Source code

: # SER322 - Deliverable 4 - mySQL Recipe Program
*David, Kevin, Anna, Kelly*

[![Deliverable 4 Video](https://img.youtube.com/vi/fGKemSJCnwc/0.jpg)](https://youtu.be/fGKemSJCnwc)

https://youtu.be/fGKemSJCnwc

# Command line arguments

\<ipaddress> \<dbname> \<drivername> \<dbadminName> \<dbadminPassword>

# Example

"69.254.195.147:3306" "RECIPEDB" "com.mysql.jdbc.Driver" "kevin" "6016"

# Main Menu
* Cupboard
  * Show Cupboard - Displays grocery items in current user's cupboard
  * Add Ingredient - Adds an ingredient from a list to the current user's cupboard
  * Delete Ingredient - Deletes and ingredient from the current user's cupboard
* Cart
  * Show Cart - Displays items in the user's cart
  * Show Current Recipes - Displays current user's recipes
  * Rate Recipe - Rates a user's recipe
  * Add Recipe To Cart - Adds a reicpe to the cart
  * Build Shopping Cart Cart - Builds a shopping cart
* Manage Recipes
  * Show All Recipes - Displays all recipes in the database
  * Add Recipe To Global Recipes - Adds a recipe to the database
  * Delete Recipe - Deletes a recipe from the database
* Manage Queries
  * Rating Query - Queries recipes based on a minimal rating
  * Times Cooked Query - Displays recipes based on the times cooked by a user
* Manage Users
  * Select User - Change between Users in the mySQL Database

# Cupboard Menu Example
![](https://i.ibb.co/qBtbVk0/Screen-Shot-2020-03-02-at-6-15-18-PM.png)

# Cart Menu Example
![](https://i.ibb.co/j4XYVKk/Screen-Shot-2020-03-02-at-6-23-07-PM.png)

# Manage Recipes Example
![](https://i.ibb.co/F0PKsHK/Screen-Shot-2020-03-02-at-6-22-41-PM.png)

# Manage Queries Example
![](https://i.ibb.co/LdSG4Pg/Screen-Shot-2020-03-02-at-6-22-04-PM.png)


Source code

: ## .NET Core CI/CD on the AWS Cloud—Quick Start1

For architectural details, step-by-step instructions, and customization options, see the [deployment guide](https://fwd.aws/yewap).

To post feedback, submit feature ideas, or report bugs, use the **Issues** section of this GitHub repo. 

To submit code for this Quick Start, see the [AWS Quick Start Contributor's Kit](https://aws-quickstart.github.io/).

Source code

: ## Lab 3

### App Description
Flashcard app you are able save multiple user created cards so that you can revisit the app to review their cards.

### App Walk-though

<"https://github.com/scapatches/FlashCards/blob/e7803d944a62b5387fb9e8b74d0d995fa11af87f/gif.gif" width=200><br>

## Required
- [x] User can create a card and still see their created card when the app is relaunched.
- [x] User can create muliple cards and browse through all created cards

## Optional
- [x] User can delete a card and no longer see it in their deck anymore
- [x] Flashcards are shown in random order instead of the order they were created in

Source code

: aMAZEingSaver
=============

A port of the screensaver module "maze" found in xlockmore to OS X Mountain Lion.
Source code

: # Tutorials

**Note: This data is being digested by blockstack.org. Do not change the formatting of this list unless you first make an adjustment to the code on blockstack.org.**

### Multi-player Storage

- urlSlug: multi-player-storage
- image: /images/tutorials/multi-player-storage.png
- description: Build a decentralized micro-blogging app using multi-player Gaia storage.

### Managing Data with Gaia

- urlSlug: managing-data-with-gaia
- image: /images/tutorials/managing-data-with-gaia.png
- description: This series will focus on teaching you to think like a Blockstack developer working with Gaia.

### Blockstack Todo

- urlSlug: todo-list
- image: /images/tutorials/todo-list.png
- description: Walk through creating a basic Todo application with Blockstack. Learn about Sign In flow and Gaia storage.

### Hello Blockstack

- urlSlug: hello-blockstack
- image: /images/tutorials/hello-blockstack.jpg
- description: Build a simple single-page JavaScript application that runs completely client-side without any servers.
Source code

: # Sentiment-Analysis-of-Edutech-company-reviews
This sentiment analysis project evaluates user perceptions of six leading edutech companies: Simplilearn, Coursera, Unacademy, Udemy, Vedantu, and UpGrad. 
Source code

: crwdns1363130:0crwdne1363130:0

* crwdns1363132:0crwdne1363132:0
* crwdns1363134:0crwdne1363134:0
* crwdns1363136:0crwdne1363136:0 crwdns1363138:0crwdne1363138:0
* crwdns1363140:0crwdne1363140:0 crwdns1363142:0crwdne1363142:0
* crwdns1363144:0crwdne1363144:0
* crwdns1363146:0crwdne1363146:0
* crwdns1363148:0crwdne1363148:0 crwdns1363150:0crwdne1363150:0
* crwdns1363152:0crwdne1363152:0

==

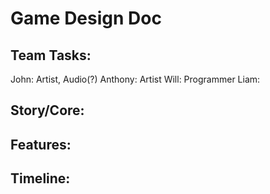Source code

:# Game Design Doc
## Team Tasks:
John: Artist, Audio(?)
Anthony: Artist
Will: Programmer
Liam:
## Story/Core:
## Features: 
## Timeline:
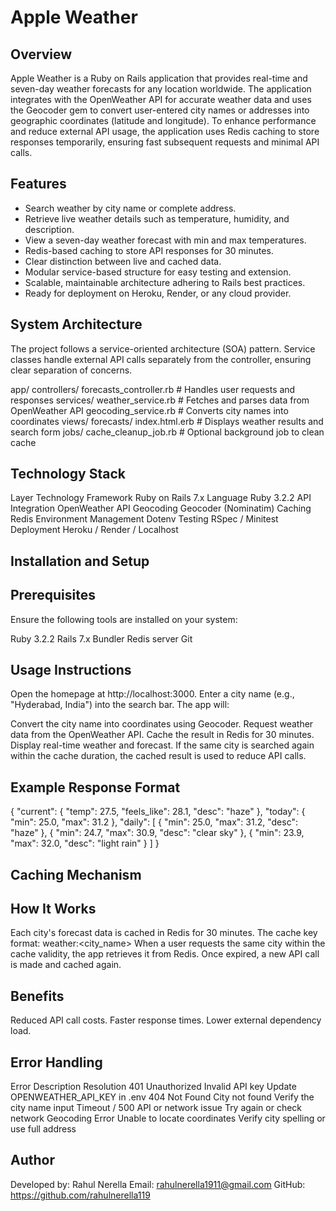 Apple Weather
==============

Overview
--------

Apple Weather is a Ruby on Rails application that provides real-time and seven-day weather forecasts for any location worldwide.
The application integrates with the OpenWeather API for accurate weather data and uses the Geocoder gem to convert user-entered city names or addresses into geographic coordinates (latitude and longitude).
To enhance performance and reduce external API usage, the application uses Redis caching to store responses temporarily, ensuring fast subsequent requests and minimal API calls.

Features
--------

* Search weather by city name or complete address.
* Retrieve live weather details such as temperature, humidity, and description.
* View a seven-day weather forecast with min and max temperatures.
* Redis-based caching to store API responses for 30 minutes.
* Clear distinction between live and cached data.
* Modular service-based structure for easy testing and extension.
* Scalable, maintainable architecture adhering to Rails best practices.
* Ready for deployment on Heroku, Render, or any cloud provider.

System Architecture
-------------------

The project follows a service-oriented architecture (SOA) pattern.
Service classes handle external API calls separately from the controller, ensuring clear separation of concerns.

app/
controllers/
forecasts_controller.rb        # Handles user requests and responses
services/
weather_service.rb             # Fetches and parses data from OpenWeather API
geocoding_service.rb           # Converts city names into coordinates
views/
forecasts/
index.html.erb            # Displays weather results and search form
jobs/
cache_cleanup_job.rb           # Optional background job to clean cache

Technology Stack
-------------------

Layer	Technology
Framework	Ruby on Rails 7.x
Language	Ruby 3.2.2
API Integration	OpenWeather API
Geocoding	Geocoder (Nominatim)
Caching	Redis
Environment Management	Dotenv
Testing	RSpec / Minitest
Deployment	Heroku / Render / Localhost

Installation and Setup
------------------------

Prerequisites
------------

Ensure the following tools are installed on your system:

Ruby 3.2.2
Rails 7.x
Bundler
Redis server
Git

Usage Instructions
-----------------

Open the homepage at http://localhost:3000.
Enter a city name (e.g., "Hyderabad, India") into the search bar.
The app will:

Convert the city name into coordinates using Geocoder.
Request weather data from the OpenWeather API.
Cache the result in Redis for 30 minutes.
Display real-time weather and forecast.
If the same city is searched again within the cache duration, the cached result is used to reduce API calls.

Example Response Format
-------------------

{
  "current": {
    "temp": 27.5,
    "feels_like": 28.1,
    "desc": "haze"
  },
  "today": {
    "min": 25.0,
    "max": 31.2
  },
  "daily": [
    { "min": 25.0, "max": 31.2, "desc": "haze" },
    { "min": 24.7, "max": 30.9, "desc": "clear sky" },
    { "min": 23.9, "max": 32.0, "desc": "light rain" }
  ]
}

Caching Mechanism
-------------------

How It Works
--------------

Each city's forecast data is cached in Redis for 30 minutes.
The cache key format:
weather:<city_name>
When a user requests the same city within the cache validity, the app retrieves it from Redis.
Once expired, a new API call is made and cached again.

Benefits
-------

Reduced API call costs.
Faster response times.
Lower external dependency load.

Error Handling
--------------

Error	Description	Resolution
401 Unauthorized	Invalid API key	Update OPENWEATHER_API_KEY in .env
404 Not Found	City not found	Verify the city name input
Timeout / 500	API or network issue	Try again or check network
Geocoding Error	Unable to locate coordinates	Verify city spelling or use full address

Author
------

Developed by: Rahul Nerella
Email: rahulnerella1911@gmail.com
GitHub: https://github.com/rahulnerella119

▸ **TRY IT**
Work out how many lines in the entries contain the string "list", then reply with that number and nothing more.

▸ **OUTPUT OF THE TASK**
4